■ Trecho selecionado:
-=-=-

O Ministério do Meio Ambiente (MMA) e a Delegação da União Europeia (UE) no Brasil lançaram nesta sexta-feira (26) em Brasília um projeto de cooperação técnica na Amazônia, chamado “Pacto Municipal para a Redução do Desmatamento”.
O projeto, que tem financiamento da União Europeia, pretende investir, ao longo de três anos, 4,9 milhões de euros (R$ 11,2 milhões) no município de São Félix do Xingu (PA), um dos que mais causam desmatamento na Amazônia. Em 2009, o município desmatou pouco menos de 450 km 2 mas em 2001 a taxa chegou a 1,6 mil km 2.
“Este não é um papel único do governo do município, ou do estado, ou do governo federal. Precisamos de todos os atores que estão nesta sala representados. A regularização ambiental é o primeiro passo”, afirmou a ministra do Meio Ambiente, Izabella Teixeira.
O projeto será executado pelo MMA, com apoio técnico da FAO (Organização das Nações Unidas para a Agricultura e a Alimentação). Além do investimento da União Europeia, haverá uma contrapartida brasileira de cerca de 1,9 milhão de euros (R$ 4,4 milhões).
O diretor de Combate ao Desmatamento do Ministério do Meio Ambiente (MMA), Mauro Pires fez uma breve apresentação do projeto e explicou que a ação pretende dar ao município de São Félix do Xingu instrumentos adequados para a gestão ambiental e territorial visando o controle do desflorestamento.
“Uma das formas será financiar a regularização das terras de agricultores familiares. Uma família gastaria no mínimo R$ 2.500 para registrar terras. A ideia é que o projeto arque com esses custos, que serão mais baixos já que o processo será feito em larga escala”, disse Pires.

-=-=-

■ Instrução A:
Responda com base na notícia sobre o pacto contra o desmatamento:
(i) Quanto a União Europeia pretende investir em São Félix do Xingu, e ao longo de quantos anos?
(ii) Qual organização dará apoio técnico à execução do projeto?
(iii) Segundo Mauro Pires, quanto uma família gastaria no mínimo para registrar terras?
■ Instrução B: Devolva, copiado sem alterações, o trecho da notícia sobre o pacto contra o desmatamento que vai de "O Ministério do Meio Ambiente (MMA) e" até "Ambiente, Izabella Teixeira.".

■ Listagem fornecida:
-=-=-

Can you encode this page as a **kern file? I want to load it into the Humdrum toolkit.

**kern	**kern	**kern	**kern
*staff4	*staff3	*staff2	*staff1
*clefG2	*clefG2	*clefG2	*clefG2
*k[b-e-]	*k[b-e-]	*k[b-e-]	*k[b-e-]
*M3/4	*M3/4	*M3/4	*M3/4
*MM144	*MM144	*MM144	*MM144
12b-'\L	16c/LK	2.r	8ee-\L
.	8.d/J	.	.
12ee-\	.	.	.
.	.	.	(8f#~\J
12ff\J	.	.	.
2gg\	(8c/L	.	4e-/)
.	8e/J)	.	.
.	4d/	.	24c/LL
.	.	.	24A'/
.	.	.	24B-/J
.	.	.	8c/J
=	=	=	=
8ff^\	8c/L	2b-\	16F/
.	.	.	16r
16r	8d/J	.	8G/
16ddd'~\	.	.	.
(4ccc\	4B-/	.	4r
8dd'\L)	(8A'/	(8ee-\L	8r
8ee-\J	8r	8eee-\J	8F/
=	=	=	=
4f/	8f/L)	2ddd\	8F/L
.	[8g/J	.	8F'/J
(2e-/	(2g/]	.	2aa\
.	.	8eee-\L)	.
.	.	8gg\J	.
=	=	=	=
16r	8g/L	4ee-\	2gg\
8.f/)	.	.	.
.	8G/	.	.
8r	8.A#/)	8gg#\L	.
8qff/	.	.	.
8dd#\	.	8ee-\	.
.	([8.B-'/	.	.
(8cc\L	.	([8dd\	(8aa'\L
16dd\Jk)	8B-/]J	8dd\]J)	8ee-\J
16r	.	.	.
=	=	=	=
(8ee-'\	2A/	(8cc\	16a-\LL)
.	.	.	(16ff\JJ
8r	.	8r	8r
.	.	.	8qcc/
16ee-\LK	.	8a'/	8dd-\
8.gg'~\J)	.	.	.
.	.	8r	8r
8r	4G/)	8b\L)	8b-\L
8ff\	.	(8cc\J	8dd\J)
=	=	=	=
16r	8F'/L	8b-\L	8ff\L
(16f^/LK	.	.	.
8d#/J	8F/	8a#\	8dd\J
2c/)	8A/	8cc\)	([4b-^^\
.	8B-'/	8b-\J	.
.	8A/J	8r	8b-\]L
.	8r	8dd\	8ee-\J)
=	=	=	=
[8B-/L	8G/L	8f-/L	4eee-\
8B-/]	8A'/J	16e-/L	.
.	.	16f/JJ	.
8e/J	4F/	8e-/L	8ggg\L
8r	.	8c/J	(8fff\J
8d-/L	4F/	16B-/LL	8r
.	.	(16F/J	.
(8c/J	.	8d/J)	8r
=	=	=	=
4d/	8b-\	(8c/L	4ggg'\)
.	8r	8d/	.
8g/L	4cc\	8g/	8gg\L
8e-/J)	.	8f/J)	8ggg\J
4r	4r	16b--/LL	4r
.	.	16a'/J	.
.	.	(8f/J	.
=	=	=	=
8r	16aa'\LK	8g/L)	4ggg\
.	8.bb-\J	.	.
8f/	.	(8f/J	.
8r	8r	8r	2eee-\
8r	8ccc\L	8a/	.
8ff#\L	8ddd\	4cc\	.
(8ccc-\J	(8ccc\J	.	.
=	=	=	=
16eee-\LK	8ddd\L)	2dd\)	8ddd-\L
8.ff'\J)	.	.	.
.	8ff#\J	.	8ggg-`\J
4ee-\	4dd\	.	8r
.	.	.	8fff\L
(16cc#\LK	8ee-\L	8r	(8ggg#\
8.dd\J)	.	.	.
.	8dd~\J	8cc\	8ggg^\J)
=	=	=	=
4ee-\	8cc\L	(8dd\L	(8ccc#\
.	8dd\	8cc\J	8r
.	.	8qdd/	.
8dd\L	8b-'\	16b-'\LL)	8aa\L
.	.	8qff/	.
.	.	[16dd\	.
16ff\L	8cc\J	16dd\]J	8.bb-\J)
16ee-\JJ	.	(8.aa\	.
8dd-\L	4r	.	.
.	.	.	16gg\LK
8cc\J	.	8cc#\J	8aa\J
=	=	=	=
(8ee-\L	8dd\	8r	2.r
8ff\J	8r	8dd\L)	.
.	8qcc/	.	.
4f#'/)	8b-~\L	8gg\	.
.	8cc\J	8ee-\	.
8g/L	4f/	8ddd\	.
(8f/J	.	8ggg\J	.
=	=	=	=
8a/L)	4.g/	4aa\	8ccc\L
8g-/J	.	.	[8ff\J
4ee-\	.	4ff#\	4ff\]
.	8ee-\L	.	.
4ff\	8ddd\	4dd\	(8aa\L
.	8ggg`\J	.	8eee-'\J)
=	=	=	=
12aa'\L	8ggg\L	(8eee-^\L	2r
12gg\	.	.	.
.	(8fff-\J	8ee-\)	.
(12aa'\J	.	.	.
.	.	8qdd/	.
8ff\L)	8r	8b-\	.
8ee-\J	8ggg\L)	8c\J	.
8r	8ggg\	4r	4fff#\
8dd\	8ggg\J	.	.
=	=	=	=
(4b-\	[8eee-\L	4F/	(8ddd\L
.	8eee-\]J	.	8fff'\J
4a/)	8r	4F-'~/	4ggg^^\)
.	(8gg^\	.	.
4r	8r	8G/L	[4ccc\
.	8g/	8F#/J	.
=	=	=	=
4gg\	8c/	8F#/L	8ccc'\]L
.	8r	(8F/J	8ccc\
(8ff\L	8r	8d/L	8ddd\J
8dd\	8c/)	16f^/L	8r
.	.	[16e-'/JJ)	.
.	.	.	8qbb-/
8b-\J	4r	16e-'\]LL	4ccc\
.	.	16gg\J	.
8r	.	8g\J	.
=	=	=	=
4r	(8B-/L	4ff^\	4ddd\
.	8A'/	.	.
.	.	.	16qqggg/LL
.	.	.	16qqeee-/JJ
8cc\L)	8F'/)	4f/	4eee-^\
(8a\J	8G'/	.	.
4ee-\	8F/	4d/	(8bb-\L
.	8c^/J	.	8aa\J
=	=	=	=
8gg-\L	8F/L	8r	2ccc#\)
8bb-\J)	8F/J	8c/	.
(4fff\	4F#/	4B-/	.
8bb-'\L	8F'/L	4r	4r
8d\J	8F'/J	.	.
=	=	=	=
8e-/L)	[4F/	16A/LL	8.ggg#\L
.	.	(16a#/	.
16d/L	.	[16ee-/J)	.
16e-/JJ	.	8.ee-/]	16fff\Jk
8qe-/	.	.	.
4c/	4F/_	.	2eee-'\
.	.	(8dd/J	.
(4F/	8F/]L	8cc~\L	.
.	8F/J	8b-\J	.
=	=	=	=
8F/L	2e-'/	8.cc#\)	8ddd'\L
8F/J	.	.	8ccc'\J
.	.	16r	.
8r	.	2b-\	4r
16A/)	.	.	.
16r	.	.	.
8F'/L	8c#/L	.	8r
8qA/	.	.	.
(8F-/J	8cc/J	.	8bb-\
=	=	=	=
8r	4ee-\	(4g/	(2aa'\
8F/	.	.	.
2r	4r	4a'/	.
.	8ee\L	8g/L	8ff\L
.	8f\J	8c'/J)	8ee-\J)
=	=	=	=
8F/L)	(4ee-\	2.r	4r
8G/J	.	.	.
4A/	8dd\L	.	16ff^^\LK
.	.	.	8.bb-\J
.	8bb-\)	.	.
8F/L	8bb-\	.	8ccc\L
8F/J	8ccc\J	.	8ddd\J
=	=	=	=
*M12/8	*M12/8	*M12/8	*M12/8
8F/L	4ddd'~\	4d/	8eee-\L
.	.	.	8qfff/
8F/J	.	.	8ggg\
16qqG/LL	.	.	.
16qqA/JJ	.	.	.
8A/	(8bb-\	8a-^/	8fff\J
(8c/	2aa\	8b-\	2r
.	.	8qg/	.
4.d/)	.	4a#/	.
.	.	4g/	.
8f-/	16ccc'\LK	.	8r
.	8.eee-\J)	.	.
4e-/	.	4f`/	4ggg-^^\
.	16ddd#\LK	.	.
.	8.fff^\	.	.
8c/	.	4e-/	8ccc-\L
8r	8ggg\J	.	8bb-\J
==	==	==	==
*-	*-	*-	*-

-=-=-

■ Resultado da tarefa A:
(i) 4,9 milhões de euros (R$ 11,2 milhões), ao longo de três anos.
(ii) A FAO (Organização das Nações Unidas para a Agricultura e a Alimentação).
(iii) No mínimo R$ 2.500.

■ Resultado da tarefa B:
O Ministério do Meio Ambiente (MMA) e a Delegação da União Europeia (UE) no Brasil lançaram nesta sexta-feira (26) em Brasília um projeto de cooperação técnica na Amazônia, chamado “Pacto Municipal para a Redução do Desmatamento”.
O projeto, que tem financiamento da União Europeia, pretende investir, ao longo de três anos, 4,9 milhões de euros (R$ 11,2 milhões) no município de São Félix do Xingu (PA), um dos que mais causam desmatamento na Amazônia. Em 2009, o município desmatou pouco menos de 450 km 2 mas em 2001 a taxa chegou a 1,6 mil km 2.
“Este não é um papel único do governo do município, ou do estado, ou do governo federal. Precisamos de todos os atores que estão nesta sala representados. A regularização ambiental é o primeiro passo”, afirmou a ministra do Meio Ambiente, Izabella Teixeira.